Todo ello será factible gracias al uso compartido de datos. Se gestará de esta manera una “Wikipedia especial”, en palabras de Ori Inbar, donde “todo el mundo utilice RA y su uso cree, vía IA, una base de conocimiento global que ayude a cualquiera a operar por primera vez una máquina de café o a arreglar algo roto en casa”.

Esto supondrá una gran revolución en nuestro día a día, pues cada vez que necesitemos solucionar un asunto, un holograma aparecerá para enseñarnos la mejor forma de hacerlo. También será una enorme fuente de negocio. “La empresa más grande del mundo estará relacionada con la educación, donde se concitarán el conocimiento visual y la ‘Wikipedia especial’. Lo más interesante es que su principal fuente de ingresos no será la publicidad, como ocurre con algunos de los gigantes tecnológicos de hoy, sino la venta de esa base de conocimiento acumulado gracias a la gente”, apostilló Inbar. 

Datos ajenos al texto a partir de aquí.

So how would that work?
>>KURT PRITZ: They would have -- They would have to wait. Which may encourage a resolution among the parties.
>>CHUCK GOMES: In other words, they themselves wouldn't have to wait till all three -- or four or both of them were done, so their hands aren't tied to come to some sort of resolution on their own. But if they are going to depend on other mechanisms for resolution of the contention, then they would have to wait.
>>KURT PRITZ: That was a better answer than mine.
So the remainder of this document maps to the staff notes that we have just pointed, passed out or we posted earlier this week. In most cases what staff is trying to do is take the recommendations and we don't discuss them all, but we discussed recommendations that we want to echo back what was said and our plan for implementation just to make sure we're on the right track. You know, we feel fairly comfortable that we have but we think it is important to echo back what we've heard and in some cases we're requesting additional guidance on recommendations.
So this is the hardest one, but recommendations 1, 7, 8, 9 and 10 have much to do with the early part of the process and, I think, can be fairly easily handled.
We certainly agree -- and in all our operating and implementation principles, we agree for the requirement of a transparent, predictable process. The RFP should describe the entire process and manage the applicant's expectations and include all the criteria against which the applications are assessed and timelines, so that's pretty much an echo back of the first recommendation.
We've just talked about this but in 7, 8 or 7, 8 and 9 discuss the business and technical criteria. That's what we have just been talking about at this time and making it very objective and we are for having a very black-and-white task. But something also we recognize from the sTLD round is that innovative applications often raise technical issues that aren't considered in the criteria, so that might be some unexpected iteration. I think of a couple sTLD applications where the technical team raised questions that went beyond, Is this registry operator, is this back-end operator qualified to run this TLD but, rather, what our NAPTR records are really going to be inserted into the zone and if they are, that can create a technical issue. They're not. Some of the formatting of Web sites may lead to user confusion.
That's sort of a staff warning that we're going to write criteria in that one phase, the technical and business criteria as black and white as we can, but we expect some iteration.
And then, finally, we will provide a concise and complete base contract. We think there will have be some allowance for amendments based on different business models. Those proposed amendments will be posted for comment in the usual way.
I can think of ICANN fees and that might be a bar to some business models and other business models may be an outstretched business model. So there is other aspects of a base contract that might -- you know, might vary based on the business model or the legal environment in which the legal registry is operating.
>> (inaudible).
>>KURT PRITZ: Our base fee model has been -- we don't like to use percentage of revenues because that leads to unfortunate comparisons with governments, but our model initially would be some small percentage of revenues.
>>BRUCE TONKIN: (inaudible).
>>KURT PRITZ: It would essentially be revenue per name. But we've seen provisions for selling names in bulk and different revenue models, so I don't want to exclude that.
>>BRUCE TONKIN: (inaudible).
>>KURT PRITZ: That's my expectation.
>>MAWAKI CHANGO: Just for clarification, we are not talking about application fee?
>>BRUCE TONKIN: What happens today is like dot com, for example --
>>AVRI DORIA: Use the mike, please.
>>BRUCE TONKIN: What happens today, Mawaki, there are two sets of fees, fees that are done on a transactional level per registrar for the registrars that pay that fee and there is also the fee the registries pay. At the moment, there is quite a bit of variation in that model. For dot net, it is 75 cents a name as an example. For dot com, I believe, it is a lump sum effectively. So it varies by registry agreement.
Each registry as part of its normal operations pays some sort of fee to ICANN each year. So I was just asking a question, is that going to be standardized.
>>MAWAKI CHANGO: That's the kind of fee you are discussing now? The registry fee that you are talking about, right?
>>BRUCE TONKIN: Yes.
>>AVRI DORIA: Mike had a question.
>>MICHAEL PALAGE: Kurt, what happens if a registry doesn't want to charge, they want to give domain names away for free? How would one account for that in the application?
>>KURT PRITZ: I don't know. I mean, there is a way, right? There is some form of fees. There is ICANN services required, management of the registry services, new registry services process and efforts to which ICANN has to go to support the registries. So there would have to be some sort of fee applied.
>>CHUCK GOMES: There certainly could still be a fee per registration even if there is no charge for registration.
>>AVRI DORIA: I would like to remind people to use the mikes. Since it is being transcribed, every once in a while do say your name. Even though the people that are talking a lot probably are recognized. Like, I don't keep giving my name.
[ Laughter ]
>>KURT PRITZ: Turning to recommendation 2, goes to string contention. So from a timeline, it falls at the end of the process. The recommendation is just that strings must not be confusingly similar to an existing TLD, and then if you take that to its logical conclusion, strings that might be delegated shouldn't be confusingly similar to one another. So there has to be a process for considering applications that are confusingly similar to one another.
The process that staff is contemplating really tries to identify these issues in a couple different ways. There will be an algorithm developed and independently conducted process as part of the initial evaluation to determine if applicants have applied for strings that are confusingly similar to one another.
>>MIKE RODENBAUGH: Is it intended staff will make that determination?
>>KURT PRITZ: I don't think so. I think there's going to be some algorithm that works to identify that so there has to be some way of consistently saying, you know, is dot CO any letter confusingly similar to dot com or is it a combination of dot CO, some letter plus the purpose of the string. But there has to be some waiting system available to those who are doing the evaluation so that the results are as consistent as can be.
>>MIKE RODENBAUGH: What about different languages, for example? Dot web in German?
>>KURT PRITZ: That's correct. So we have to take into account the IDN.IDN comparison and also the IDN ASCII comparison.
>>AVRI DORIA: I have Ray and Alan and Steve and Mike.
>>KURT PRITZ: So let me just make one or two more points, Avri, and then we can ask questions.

Es el poder de un maridaje que será habitual en una década, trayendo consigo la aparición de los citados hologramas humanos, que serán personalizables gracias a esfuerzos como los realizados por el equipo de Mirjana Prpa, que lanzará este verano la aplicación Hollow X para que cualquiera con un teléfono inteligente pueda confeccionar su propio diseño. “¿Qué es más fuerte que la conexión humana?”, se preguntó la ponente al respecto. “Pienso que nada. Por eso nosotros estamos enfocados en la creación de hologramas humanos aplicados a una marca. Porque pensamos que el consumidor conectará rápidamente ambos, generando fuertes vínculos entre la marca y el humano digital”. 

Un futuro fascinante que, no obstante, pone las alarmas éticas a funcionar. Pues muy a la ligera se habla de marcas y personas, de humanos y hologramas, de registros de actividades convertidas en bien público… ¿Se respetará la intimidad de los usuarios? ¿Será ese trato igual para todos? ¿Estaremos seguros como hombres libres en ese nuevo mundo digital? Ori Inbar se encargó de contestar: “Para que IA/RA sea relevante para todos, debe serle fiel a cada uno por separado. Es por eso que en las herramientas de creación de pedidos, el contenido que alimenta los motores de búsqueda ha de ser realmente diverso y representar a cada persona en la Tierra. En segundo lugar, tenemos que entender que las cámaras estarán ahí todo el tiempo, capturando lo que haces. La privacidad deviene así en la mayor de las claves para mantener limpia la reputación de las empresas, obligadas a inyectar seguridad en el núcleo de sus productos, en sus modelos de negocio. La única manera de aprovechar la promesa de IA/RA es proteger la privacidad del usuario”.